(Dataset items)
------------------------------------------------------------

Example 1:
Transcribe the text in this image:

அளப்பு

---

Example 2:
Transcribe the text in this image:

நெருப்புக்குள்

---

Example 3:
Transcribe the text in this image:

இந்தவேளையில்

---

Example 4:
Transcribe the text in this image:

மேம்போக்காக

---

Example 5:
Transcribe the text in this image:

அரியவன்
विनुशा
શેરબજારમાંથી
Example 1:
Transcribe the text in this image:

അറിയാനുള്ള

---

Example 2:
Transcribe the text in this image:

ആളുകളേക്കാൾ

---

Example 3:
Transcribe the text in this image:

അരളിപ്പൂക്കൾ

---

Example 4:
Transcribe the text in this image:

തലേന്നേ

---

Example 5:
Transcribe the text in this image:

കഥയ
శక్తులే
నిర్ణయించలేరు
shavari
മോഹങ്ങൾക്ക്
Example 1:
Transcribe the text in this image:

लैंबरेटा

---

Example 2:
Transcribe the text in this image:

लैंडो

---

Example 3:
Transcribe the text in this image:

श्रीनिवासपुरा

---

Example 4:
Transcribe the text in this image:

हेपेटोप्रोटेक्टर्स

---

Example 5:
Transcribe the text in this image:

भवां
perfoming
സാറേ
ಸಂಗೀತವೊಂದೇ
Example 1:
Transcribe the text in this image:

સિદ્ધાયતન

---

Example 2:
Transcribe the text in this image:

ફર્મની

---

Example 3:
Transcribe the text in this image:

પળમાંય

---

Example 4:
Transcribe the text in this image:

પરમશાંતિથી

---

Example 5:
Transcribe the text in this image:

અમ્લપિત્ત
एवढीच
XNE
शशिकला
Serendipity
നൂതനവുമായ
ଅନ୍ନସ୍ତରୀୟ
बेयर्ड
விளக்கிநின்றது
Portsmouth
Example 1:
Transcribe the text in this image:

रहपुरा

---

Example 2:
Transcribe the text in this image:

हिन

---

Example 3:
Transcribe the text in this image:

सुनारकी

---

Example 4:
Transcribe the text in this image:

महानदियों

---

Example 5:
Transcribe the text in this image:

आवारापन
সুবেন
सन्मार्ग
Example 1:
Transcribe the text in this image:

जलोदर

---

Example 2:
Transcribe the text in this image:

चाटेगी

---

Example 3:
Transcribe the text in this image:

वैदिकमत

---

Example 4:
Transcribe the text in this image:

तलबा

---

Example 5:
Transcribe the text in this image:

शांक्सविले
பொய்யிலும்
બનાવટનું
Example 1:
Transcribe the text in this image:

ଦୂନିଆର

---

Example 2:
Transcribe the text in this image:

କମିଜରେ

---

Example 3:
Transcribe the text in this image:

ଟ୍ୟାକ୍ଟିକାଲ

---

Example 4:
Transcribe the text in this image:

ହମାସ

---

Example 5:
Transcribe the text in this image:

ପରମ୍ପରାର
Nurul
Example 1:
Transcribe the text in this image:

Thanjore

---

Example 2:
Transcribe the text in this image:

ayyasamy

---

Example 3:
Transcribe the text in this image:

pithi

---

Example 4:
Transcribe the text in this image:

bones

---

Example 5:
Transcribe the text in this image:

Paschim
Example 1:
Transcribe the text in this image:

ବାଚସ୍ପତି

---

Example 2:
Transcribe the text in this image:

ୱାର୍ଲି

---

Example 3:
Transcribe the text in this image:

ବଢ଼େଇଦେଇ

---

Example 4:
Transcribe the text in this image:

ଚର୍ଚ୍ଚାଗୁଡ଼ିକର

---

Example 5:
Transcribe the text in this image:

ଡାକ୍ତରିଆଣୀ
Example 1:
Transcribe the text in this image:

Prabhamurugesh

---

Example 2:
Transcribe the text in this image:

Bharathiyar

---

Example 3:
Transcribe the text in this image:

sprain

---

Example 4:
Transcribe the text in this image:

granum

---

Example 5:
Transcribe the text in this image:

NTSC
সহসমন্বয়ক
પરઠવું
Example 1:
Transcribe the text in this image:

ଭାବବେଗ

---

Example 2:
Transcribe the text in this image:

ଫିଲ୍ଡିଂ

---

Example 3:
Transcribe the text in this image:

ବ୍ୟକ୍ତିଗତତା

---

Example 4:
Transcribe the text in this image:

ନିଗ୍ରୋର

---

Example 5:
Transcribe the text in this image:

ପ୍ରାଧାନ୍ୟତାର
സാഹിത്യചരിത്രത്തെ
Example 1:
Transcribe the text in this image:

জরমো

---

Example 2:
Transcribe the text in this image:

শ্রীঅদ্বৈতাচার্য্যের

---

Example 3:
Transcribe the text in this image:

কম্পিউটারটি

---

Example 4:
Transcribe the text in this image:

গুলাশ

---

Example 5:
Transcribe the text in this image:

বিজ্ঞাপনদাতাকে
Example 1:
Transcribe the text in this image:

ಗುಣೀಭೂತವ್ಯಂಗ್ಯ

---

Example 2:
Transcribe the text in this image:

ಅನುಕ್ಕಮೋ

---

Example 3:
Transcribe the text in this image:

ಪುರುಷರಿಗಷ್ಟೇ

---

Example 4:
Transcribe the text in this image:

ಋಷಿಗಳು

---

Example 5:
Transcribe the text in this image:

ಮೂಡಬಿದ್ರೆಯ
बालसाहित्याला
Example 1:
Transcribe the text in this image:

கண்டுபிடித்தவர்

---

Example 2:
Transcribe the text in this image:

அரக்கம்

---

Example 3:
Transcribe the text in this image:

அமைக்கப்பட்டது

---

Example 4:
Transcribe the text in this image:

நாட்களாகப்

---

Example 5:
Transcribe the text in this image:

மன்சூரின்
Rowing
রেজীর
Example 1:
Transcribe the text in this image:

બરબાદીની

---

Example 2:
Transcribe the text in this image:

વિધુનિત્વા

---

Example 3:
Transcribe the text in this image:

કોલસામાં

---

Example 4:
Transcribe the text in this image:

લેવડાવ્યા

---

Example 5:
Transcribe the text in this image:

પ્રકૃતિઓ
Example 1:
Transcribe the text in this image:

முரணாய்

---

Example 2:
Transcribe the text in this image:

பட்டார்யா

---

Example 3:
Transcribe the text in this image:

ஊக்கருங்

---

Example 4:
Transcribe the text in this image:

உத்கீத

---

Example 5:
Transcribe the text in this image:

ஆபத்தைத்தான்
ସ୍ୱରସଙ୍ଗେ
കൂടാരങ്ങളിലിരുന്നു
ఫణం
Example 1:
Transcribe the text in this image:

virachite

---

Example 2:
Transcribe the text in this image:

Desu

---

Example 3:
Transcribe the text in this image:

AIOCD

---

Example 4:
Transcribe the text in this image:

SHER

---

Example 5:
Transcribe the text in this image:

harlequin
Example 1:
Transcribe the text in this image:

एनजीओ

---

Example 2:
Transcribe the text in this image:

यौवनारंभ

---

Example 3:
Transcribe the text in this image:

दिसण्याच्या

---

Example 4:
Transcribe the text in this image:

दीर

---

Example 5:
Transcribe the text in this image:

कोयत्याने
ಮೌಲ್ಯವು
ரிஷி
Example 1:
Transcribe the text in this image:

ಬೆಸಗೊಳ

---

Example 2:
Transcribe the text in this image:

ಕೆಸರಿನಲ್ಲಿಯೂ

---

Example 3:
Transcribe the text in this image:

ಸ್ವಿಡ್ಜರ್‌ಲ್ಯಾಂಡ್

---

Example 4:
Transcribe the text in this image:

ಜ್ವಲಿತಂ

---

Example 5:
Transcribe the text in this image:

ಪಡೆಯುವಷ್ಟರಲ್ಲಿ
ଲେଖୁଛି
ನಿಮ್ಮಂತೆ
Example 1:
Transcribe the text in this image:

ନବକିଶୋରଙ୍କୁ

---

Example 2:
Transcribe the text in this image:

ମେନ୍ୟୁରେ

------------------------------------------------------------

» About this task:
All the records above need to be restated exactly, line by line.

» Result of this exercise:
Example 1:
Transcribe the text in this image:

அளப்பு

---

Example 2:
Transcribe the text in this image:

நெருப்புக்குள்

---

Example 3:
Transcribe the text in this image:

இந்தவேளையில்

---

Example 4:
Transcribe the text in this image:

மேம்போக்காக

---

Example 5:
Transcribe the text in this image:

அரியவன்
विनुशा
શેરબજારમાંથી
Example 1:
Transcribe the text in this image:

അറിയാനുള്ള

---

Example 2:
Transcribe the text in this image:

ആളുകളേക്കാൾ

---

Example 3:
Transcribe the text in this image:

അരളിപ്പൂക്കൾ

---

Example 4:
Transcribe the text in this image:

തലേന്നേ

---

Example 5:
Transcribe the text in this image:

കഥയ
శక్తులే
నిర్ణయించలేరు
shavari
മോഹങ്ങൾക്ക്
Example 1:
Transcribe the text in this image:

लैंबरेटा

---

Example 2:
Transcribe the text in this image:

लैंडो

---

Example 3:
Transcribe the text in this image:

श्रीनिवासपुरा

---

Example 4:
Transcribe the text in this image:

हेपेटोप्रोटेक्टर्स

---

Example 5:
Transcribe the text in this image:

भवां
perfoming
സാറേ
ಸಂಗೀತವೊಂದೇ
Example 1:
Transcribe the text in this image:

સિદ્ધાયતન

---

Example 2:
Transcribe the text in this image:

ફર્મની

---

Example 3:
Transcribe the text in this image:

પળમાંય

---

Example 4:
Transcribe the text in this image:

પરમશાંતિથી

---

Example 5:
Transcribe the text in this image:

અમ્લપિત્ત
एवढीच
XNE
शशिकला
Serendipity
നൂതനവുമായ
ଅନ୍ନସ୍ତରୀୟ
बेयर्ड
விளக்கிநின்றது
Portsmouth
Example 1:
Transcribe the text in this image:

रहपुरा

---

Example 2:
Transcribe the text in this image:

हिन

---

Example 3:
Transcribe the text in this image:

सुनारकी

---

Example 4:
Transcribe the text in this image:

महानदियों

---

Example 5:
Transcribe the text in this image:

आवारापन
সুবেন
सन्मार्ग
Example 1:
Transcribe the text in this image:

जलोदर

---

Example 2:
Transcribe the text in this image:

चाटेगी

---

Example 3:
Transcribe the text in this image:

वैदिकमत

---

Example 4:
Transcribe the text in this image:

तलबा

---

Example 5:
Transcribe the text in this image:

शांक्सविले
பொய்யிலும்
બનાવટનું
Example 1:
Transcribe the text in this image:

ଦୂନିଆର

---

Example 2:
Transcribe the text in this image:

କମିଜରେ

---

Example 3:
Transcribe the text in this image:

ଟ୍ୟାକ୍ଟିକାଲ

---

Example 4:
Transcribe the text in this image:

ହମାସ

---

Example 5:
Transcribe the text in this image:

ପରମ୍ପରାର
Nurul
Example 1:
Transcribe the text in this image:

Thanjore

---

Example 2:
Transcribe the text in this image:

ayyasamy

---

Example 3:
Transcribe the text in this image:

pithi

---

Example 4:
Transcribe the text in this image:

bones

---

Example 5:
Transcribe the text in this image:

Paschim
Example 1:
Transcribe the text in this image:

ବାଚସ୍ପତି

---

Example 2:
Transcribe the text in this image:

ୱାର୍ଲି

---

Example 3:
Transcribe the text in this image:

ବଢ଼େଇଦେଇ

---

Example 4:
Transcribe the text in this image:

ଚର୍ଚ୍ଚାଗୁଡ଼ିକର

---

Example 5:
Transcribe the text in this image:

ଡାକ୍ତରିଆଣୀ
Example 1:
Transcribe the text in this image:

Prabhamurugesh

---

Example 2:
Transcribe the text in this image:

Bharathiyar

---

Example 3:
Transcribe the text in this image:

sprain

---

Example 4:
Transcribe the text in this image:

granum

---

Example 5:
Transcribe the text in this image:

NTSC
সহসমন্বয়ক
પરઠવું
Example 1:
Transcribe the text in this image:

ଭାବବେଗ

---

Example 2:
Transcribe the text in this image:

ଫିଲ୍ଡିଂ

---

Example 3:
Transcribe the text in this image:

ବ୍ୟକ୍ତିଗତତା

---

Example 4:
Transcribe the text in this image:

ନିଗ୍ରୋର

---

Example 5:
Transcribe the text in this image:

ପ୍ରାଧାନ୍ୟତାର
സാഹിത്യചരിത്രത്തെ
Example 1:
Transcribe the text in this image:

জরমো

---

Example 2:
Transcribe the text in this image:

শ্রীঅদ্বৈতাচার্য্যের

---

Example 3:
Transcribe the text in this image:

কম্পিউটারটি

---

Example 4:
Transcribe the text in this image:

গুলাশ

---

Example 5:
Transcribe the text in this image:

বিজ্ঞাপনদাতাকে
Example 1:
Transcribe the text in this image:

ಗುಣೀಭೂತವ್ಯಂಗ್ಯ

---

Example 2:
Transcribe the text in this image:

ಅನುಕ್ಕಮೋ

---

Example 3:
Transcribe the text in this image:

ಪುರುಷರಿಗಷ್ಟೇ

---

Example 4:
Transcribe the text in this image:

ಋಷಿಗಳು

---

Example 5:
Transcribe the text in this image:

ಮೂಡಬಿದ್ರೆಯ
बालसाहित्याला
Example 1:
Transcribe the text in this image:

கண்டுபிடித்தவர்

---

Example 2:
Transcribe the text in this image:

அரக்கம்

---

Example 3:
Transcribe the text in this image:

அமைக்கப்பட்டது

---

Example 4:
Transcribe the text in this image:

நாட்களாகப்

---

Example 5:
Transcribe the text in this image:

மன்சூரின்
Rowing
রেজীর
Example 1:
Transcribe the text in this image:

બરબાદીની

---

Example 2:
Transcribe the text in this image:

વિધુનિત્વા

---

Example 3:
Transcribe the text in this image:

કોલસામાં

---

Example 4:
Transcribe the text in this image:

લેવડાવ્યા

---

Example 5:
Transcribe the text in this image:

પ્રકૃતિઓ
Example 1:
Transcribe the text in this image:

முரணாய்

---

Example 2:
Transcribe the text in this image:

பட்டார்யா

---

Example 3:
Transcribe the text in this image:

ஊக்கருங்

---

Example 4:
Transcribe the text in this image:

உத்கீத

---

Example 5:
Transcribe the text in this image:

ஆபத்தைத்தான்
ସ୍ୱରସଙ୍ଗେ
കൂടാരങ്ങളിലിരുന്നു
ఫణం
Example 1:
Transcribe the text in this image:

virachite

---

Example 2:
Transcribe the text in this image:

Desu

---

Example 3:
Transcribe the text in this image:

AIOCD

---

Example 4:
Transcribe the text in this image:

SHER

---

Example 5:
Transcribe the text in this image:

harlequin
Example 1:
Transcribe the text in this image:

एनजीओ

---

Example 2:
Transcribe the text in this image:

यौवनारंभ

---

Example 3:
Transcribe the text in this image:

दिसण्याच्या

---

Example 4:
Transcribe the text in this image:

दीर

---

Example 5:
Transcribe the text in this image:

कोयत्याने
ಮೌಲ್ಯವು
ரிஷி
Example 1:
Transcribe the text in this image:

ಬೆಸಗೊಳ

---

Example 2:
Transcribe the text in this image:

ಕೆಸರಿನಲ್ಲಿಯೂ

---

Example 3:
Transcribe the text in this image:

ಸ್ವಿಡ್ಜರ್‌ಲ್ಯಾಂಡ್

---

Example 4:
Transcribe the text in this image:

ಜ್ವಲಿತಂ

---

Example 5:
Transcribe the text in this image:

ಪಡೆಯುವಷ್ಟರಲ್ಲಿ
ଲେଖୁଛି
ನಿಮ್ಮಂತೆ
Example 1:
Transcribe the text in this image:

ନବକିଶୋରଙ୍କୁ

---

Example 2:
Transcribe the text in this image:

ମେନ୍ୟୁରେ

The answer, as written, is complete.